SerializeUtilityHybrid and SharedComponentData Questions

I’m struggling to get the SerializeUtilityHybrid working the way I want.

I don’t want to worry about SharedComponentData, I’m only concerned with actual game state, but it seems like the Deserialize method requires at least some SharedComponentData or else it throws this error:

ArgumentException: We are reading a UnityEngine.Object however no ObjectTable was provided to the ManagedObjectBinaryReader.

Basically the method

Unity.Serialization.Binary.Adapters.Contravariant.IBinaryAdapter<UnityEngine.Object>.Deserialize

Forces you to have passed in at least 1 object, otherwise it will throw errors.

Here’s how I’m serializing:

using (var writer = new StreamBinaryWriter(SaveGamePath + fileName + SaveGameExtension))
{
   SerializeUtilityHybrid.Serialize(World.DefaultGameObjectInjectionWorld.EntityManager, writer, out var objRefs);
}

I do nothing with obj refs, since it’s all mesh data that doesn’t need to be saved with game state.

The errors get thrown in when Deserialize gets called in my code here:

      var localWorld = new World("local world");
using (var reader = new StreamBinaryReader(SaveGamePath + fileName + SaveGameExtension))
{
  SerializeUtilityHybrid.Deserialize(localWorld.EntityManager, reader, null);
}

World.DefaultGameObjectInjectionWorld.EntityManager.MoveEntitiesFrom(localWorld.EntityManager);

Note that I’ve tried passing in a ReferencedUnityObjects with an empty array in addition to passing null in here.

And I guess the natural follow up to this is what is the best practice to putting back shared component data after deserialization? Am I going to just have to recreate all the deserialized entities and copy their data over? I really don’t want to have to serialize stuff like mesh data, since clients should be able to deal with that on their own.

I haven’t looked recently to see what new tools might be there that simplify/optimize what the lower level approach is, so you might want to just dig through the source a bit.

So the starting point would be entity prefabs. You save only the data you need and that will automatically exclude shared components and also blob assets. Because your prefabs already have those and they are already loaded. if you aren’t using entity prefabs you need to fix that first.

Restore is then a process of load your state data. Then for each state instantiate a prefab and overwrite the instantiated entity with restored state as appropriate. You could also do the instantiation in a batch and then use a changed filter and do the actual state restoration in a job. Probably a few ways to optimize this flow.

The lowest common denominator for saving your state would be lower level binary serialization. Like an array per entity archetype with your own custom struct wrapper per archetype.

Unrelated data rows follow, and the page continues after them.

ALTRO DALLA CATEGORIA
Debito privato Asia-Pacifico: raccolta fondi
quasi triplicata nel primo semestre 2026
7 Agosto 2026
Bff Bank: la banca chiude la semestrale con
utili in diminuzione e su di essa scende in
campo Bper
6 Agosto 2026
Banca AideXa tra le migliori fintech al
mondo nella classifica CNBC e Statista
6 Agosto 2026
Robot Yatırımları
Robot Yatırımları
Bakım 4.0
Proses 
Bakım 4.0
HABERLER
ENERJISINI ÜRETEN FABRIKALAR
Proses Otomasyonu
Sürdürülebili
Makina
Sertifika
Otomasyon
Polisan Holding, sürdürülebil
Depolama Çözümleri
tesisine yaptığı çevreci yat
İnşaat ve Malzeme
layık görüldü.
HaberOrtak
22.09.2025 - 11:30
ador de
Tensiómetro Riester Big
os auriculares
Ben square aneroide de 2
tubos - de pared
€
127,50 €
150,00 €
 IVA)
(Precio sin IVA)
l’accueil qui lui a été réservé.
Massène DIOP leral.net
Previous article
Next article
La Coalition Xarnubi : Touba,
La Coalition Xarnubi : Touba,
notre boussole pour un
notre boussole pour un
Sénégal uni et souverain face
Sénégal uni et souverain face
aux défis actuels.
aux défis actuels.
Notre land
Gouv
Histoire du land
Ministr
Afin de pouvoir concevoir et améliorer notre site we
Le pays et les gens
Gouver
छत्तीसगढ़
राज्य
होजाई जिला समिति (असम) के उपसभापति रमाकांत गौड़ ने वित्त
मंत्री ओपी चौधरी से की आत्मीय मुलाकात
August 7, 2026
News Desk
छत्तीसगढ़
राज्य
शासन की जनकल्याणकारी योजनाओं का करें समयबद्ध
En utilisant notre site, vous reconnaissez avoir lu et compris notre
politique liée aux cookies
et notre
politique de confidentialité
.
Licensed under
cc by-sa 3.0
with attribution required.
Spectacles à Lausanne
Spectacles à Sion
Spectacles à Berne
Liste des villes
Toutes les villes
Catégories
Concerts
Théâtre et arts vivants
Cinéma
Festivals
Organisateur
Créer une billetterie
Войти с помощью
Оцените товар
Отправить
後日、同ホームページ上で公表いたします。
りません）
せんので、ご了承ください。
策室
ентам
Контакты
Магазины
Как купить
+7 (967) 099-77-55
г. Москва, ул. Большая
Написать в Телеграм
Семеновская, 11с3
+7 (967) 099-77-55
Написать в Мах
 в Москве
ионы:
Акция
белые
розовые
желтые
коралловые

Are you suggesting I manually serialize without using the SerializeUtilityHybrid? Basically iterate over entity prefabs to determine the composition of stuff I need to load, serialize it, then deserialize it all on load, instantiating entity prefabs and copying over the deserialized data to them?

I was hoping to avoid a big manual process, since this utility seems to do exactly what I want it to without extra code. The problem is just that it’s demanding deserialization of SharedComponentData.

I think its just demanding that you feed it a valid object of the managed type that was on the entity prefab.

but it sounds like high level serialization is still being worked on
https://discussions.unity.com/t/800700/3

SerializeHybridUtility is as the name implies designed to serialize hybrid. It was designed for conversion mainly.

You asked for best practices. Best practice here is not simple, it has to account for things like data migration, space optimization etc… In production games significant work goes into data migration flows.

If you want quick and dirty there might be some newer api’s that support closer to what you want then the lower level binary serialization stuff. Or some hacks you can find to force stuff to work. I’m just not aware of any off the top of my head.

If your goal is to avoid serializing large assets, I would suggest running some systems on your data that swap out RenderMesh and friends with replacement components that contain FixedStrings to assets or something. Then you can serialize everything and invert the process when you deserialize.